Predicted review ratings using users’ reviews from Amazon Appstore dataset using NLTK and Sklearn
Training data contains a table with 670839 unique reviews for various paid apps from Amazon Appstore, with their associated star ratings and metadata. Testing data contains a table with another 100000 unique reviews. The format of the table is exactly the same as train_data.csv, except the field of 'star_rating' is missing. You are required to predict the star ratings of these reviews using the metadata provided in this table.
Project approaches:
There are 3 models implemented in this project:
- Without using training data, clustering only in test data (only use feature of review):
- Used wordnet get the positive and negative score of each word for each review, and form them as a vector of (positive score, negative score)

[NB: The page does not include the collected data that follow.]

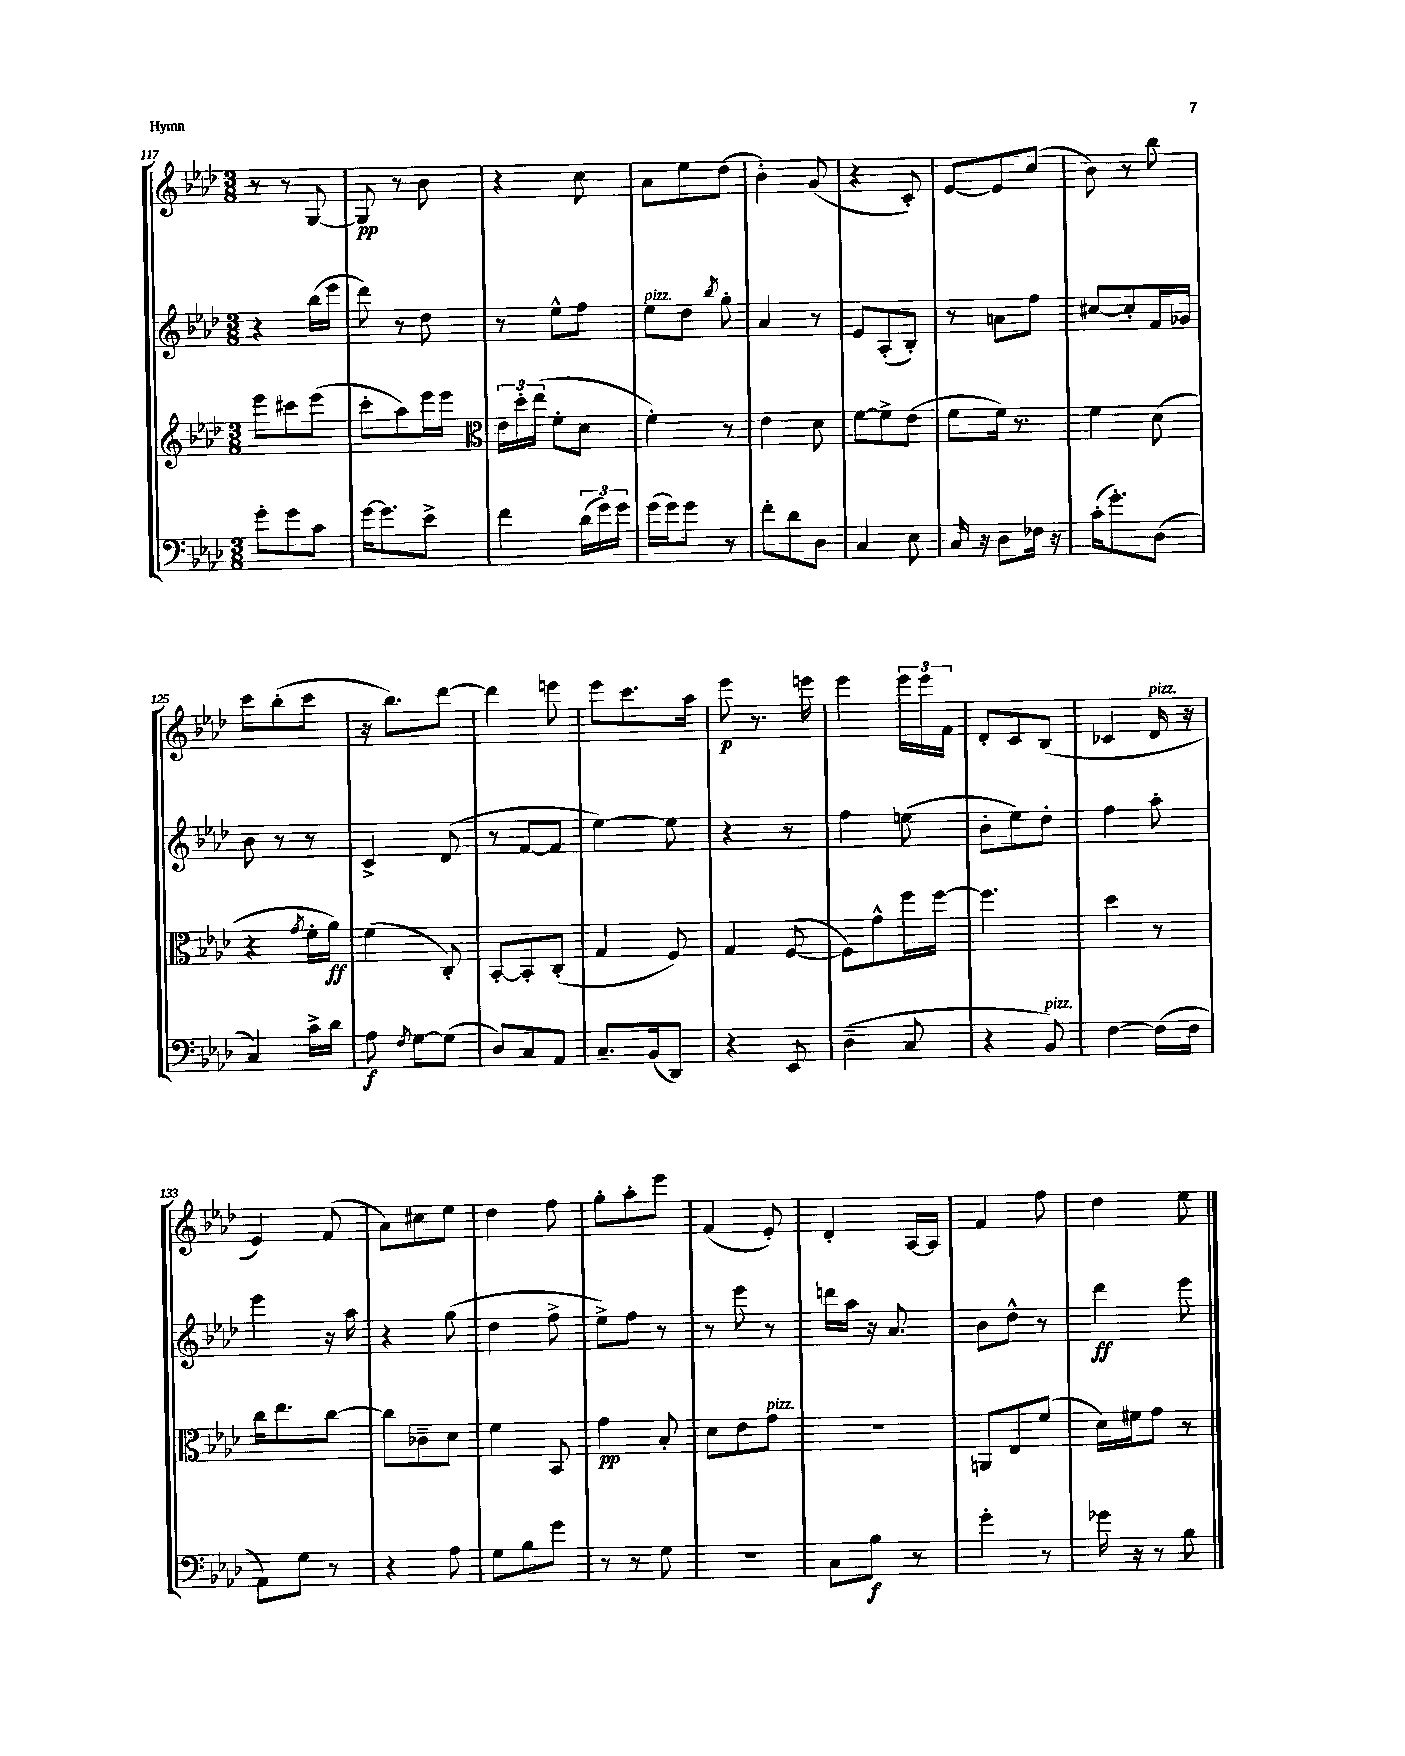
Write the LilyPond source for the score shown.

<<
\new StaffGroup <<
\new Staff = "s0" {
    \clef treble \key aes \major \numericTimeSignature \time 3/8
    \autoBeamOff r8 r8 g8~ |
    g8\pp r8 bes'8 |
    r4 c''8 |
    aes'8[ ees''8 des''8]( |
    bes'4-.) g'8( |
    r4 c'8-.) |
    ees'8[~ ees'8 c''8]( |
    bes'8) r8 bes''8 |
    c'''8[ bes''8-.( c'''8] |
    r16 bes''8.[) des'''8]~ |
    des'''4 e'''8 |
    ees'''8[ c'''8. aes''16] |
    ees'''8\p r8. e'''16 |
    ees'''4 \tuplet 3/2 { ees'''16[ ees'''16 f'16] } |
    des'8[-. c'8 bes8]( |
    ces'4 des'16^\markup { \italic "pizz." } r16 |
    ees'4) f'8( |
    aes'8[) cis''8 ees''8] |
    des''4 f''8 |
    g''8[-. aes''8-. ees'''8] |
    f'4( ees'8-.) |
    des'4-. aes16[~ aes16] |
    f'4 f''8 |
    des''4 ees''8 \bar "|." |
}
\new Staff = "s1" {
    \clef treble \key aes \major \numericTimeSignature \time 3/8
    \autoBeamOff r4 bes''16[( ees'''16] |
    des'''8) r8 des''8 |
    r8 ees''8[-^ f''8] |
    ees''8[^\markup { \italic "pizz." } des''8] \acciaccatura { bes''8 } g''8-. |
    aes'4 r8 |
    ees'8[ aes8-.( bes8]-.) |
    r8 a'8[ f''8] |
    cis''8[~ cis''8-. f'16 ges'16] |
    bes'8 r8 r8 |
    c'4-> des'8( |
    r8 f'8[~ f'8] |
    ees''4~) ees''8 |
    r4 r8 |
    f''4 e''8( |
    bes'8[-. ees''8) des''8]-. |
    f''4 aes''8-. |
    ees'''4 r16 aes''16 |
    r4 g''8( |
    des''4 f''8-> |
    ees''8[->) f''8] r8 |
    r8 ees'''8 r8 |
    d'''16[ aes''16] r16 aes'8. |
    bes'8[ des''8]-^ r8 |
    des'''4\ff ees'''8 \bar "|." |
}
\new Staff = "s2" {
    \clef treble \key aes \major \numericTimeSignature \time 3/8
    \autoBeamOff ees'''8[ cis'''8 ees'''8]( |
    c'''8[-. aes''8) ees'''16 ees'''16] |
    \clef alto \tuplet 3/2 { ees'16[ des''16-. ees''16]( } f'8[-. des'8] |
    f'4-.) r8 |
    ees'4 des'8 |
    f'8[~ f'8-> ees'8]( |
    f'8[ f'16]) r8. |
    f'4 des'8( |
    r4 \acciaccatura { g'8 } f'16[-. aes'16]\ff) |
    f'4( c8-.) |
    bes,8[~-. bes,8-. c8]-.( |
    g4 f8) |
    g4 f8~( |
    f8[) g'8-^ f''16 f''16]~ |
    f''4. |
    des''4 r8 |
    c''16[ ees''8. c''8]~ |
    c''8[ ces'8-- des'8] |
    f'4 bes,8 |
    g'4\pp bes8-. |
    des'8[ ees'8 g'8]^\markup { \italic "pizz." } |
    R4. |
    a,8[ ees8 f'8]( |
    des'16[) fis'16 g'8] r8 \bar "|." |
}
\new Staff = "s3" {
    \clef bass \key aes \major \numericTimeSignature \time 3/8
    \autoBeamOff g'8[-. g'8 c'8] |
    g'16[~ g'8. ees'8]-> |
    f'4 \tuplet 3/2 { des'16[( g'16) g'16] } |
    g'16[( g'16) g'8] r8 |
    f'8[-. des'8 des8] |
    c4 ees8 |
    c16 r16 des8[ fes16] r16 |
    c'16[-.( g'8.-.) des8]( |
    c4) c'16[-> des'16] |
    aes8\f \acciaccatura { f8 } g8[~ g8]( |
    des8[) c8 aes,8] |
    c8.[-- bes,16( des,8]) |
    r4 ees,8 |
    des4--( c8 |
    r4 bes,8^\markup { \italic "pizz." }) |
    f4~ f16[( f16] |
    aes,8[) g8] r8 |
    r4 aes8 |
    g8[ bes8 g'8] |
    r8 r8 g8 |
    R4. |
    c8[ bes8]\f r8 |
    g'4-. r8 |
    ges'16 r16 r8 bes8 \bar "|." |
}
>>
>>
\layout { \context { \Score currentBarNumber = #117 } }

- Calculated score = arctan(positive score/negative score)-pi/4 as final score
- Appled K-means++ to all scores.
- Asigned each view to 5 centers to predict star rate.
2.Clustering in test data with centers get by using training data (only use feature of review):
- Extracted review with star rating 1, .., 5 from training data.

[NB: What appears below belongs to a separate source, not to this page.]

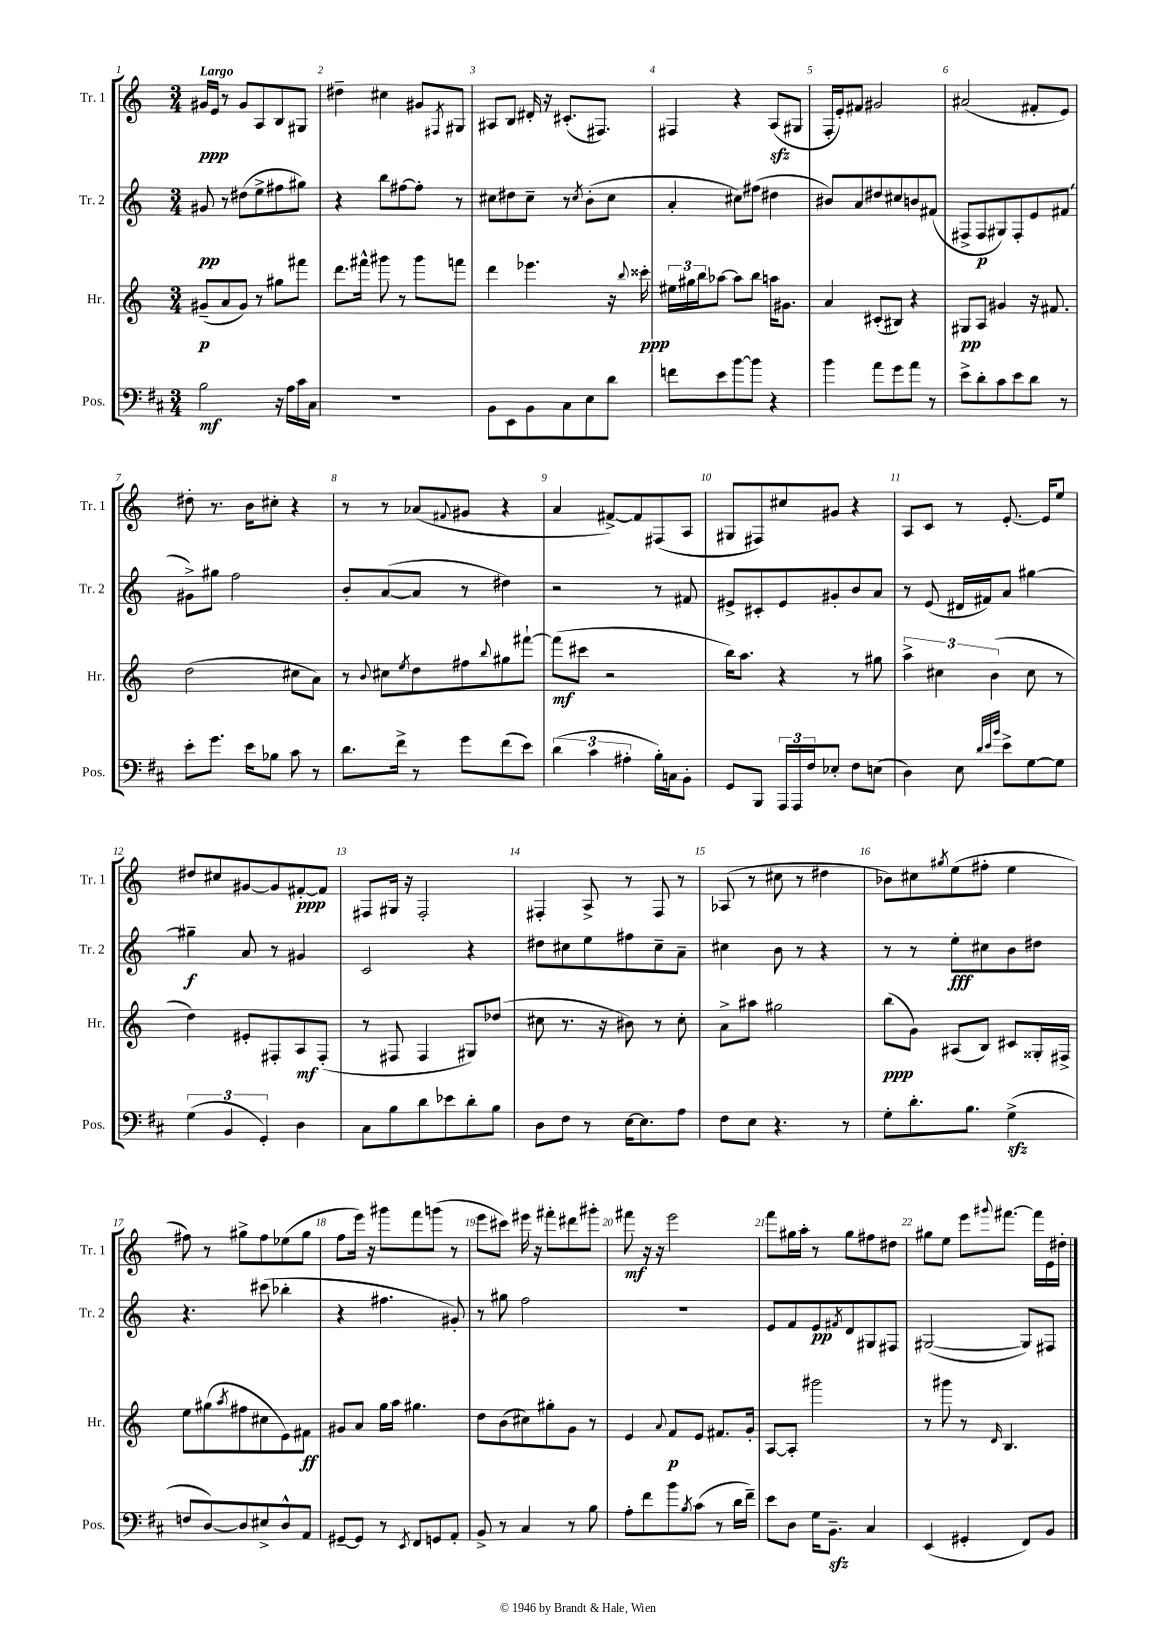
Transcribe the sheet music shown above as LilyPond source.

- Performed TF-IDF for both training data and testing data.
- Calculated centorid of each cluster in training data.
- Asigned each testing data to these centorid to predict star rate in testing data.
3.Clustering in test data by using centers calculated by ‘star rating’ dictionary (only use feature of review):
- Extracted review with star rating 1, .., 5 from training data.
- Performed TF-IDF for both training data and testing data and get feature words.
- Designed a score model (for each word in each view, score += i - k where k is prior) which for feature words in training data.
- Get 5 center scores of training data.
- Applied these center scores in feature words from testing data to predict star rate.
Model 2 performed the best while model 3 got the worst accuracy.